Copy verbatim the block of lines in the entries below whose first line contains "警察抢先道：她要是不老实，或" and whose last line contains "我让表妹带警察来，其实是怕被". Leave out all other lines.

──────── Available records

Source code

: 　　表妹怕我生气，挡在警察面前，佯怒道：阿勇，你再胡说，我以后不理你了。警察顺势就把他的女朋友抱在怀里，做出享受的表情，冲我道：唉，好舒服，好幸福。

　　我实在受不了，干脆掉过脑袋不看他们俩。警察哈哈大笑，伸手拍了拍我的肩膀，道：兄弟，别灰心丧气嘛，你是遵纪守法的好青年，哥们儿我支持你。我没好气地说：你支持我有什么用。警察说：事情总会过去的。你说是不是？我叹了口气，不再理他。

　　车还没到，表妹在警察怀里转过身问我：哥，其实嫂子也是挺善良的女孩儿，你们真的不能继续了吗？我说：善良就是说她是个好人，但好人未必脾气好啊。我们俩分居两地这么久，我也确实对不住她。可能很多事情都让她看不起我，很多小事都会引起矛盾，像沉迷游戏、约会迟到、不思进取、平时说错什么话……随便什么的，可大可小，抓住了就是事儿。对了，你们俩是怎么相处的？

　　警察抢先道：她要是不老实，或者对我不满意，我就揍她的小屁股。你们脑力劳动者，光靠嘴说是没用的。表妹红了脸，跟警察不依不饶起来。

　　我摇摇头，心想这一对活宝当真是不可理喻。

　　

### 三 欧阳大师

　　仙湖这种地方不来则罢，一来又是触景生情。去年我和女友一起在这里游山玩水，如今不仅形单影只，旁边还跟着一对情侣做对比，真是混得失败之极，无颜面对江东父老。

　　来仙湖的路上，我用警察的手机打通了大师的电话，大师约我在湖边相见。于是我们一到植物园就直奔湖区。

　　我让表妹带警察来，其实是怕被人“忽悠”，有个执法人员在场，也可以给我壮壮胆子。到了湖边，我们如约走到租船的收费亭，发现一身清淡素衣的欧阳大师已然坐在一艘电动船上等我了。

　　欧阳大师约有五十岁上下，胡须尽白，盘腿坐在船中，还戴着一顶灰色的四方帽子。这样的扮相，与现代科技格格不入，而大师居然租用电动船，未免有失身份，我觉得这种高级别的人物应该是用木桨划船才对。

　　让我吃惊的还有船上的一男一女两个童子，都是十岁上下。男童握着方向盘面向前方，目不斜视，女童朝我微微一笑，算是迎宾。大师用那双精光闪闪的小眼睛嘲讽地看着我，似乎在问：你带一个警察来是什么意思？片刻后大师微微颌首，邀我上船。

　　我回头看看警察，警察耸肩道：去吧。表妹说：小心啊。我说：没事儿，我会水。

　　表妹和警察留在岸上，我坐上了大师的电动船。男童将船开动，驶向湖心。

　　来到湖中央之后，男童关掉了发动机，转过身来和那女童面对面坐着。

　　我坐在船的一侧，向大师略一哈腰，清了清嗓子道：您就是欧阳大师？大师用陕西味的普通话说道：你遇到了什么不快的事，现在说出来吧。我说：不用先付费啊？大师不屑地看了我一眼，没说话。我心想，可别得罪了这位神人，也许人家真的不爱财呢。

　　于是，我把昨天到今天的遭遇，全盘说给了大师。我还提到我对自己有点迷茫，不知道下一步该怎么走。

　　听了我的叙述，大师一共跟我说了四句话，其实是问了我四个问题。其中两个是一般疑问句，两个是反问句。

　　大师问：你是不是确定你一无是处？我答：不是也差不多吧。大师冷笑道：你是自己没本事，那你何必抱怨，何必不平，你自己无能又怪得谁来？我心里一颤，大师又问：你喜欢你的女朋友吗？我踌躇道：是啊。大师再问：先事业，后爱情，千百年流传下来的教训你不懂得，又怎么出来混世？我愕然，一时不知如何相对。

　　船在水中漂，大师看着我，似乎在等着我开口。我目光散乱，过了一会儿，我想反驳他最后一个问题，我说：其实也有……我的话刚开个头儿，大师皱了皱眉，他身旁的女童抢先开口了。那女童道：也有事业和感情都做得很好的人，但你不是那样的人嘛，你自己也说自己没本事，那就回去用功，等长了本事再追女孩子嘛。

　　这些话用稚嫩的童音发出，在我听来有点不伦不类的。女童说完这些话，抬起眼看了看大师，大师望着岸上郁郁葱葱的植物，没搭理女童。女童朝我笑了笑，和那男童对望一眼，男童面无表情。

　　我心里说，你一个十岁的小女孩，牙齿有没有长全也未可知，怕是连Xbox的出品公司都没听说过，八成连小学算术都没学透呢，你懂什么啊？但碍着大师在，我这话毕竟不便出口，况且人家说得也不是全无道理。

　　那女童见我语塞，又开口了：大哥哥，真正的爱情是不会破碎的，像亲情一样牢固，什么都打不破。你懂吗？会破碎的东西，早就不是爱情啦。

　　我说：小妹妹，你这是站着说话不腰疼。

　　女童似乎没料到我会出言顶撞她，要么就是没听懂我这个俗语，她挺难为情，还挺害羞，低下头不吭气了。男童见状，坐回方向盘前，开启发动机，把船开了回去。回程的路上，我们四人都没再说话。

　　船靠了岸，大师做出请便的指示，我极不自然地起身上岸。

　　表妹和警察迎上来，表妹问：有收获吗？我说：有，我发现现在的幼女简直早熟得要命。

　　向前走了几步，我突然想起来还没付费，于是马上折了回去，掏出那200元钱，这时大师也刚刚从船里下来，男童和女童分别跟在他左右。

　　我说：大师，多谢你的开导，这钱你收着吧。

────────────────

### The answer
　　警察抢先道：她要是不老实，或者对我不满意，我就揍她的小屁股。你们脑力劳动者，光靠嘴说是没用的。表妹红了脸，跟警察不依不饶起来。

　　我摇摇头，心想这一对活宝当真是不可理喻。

　　

### 三 欧阳大师

　　仙湖这种地方不来则罢，一来又是触景生情。去年我和女友一起在这里游山玩水，如今不仅形单影只，旁边还跟着一对情侣做对比，真是混得失败之极，无颜面对江东父老。

　　来仙湖的路上，我用警察的手机打通了大师的电话，大师约我在湖边相见。于是我们一到植物园就直奔湖区。

　　我让表妹带警察来，其实是怕被人“忽悠”，有个执法人员在场，也可以给我壮壮胆子。到了湖边，我们如约走到租船的收费亭，发现一身清淡素衣的欧阳大师已然坐在一艘电动船上等我了。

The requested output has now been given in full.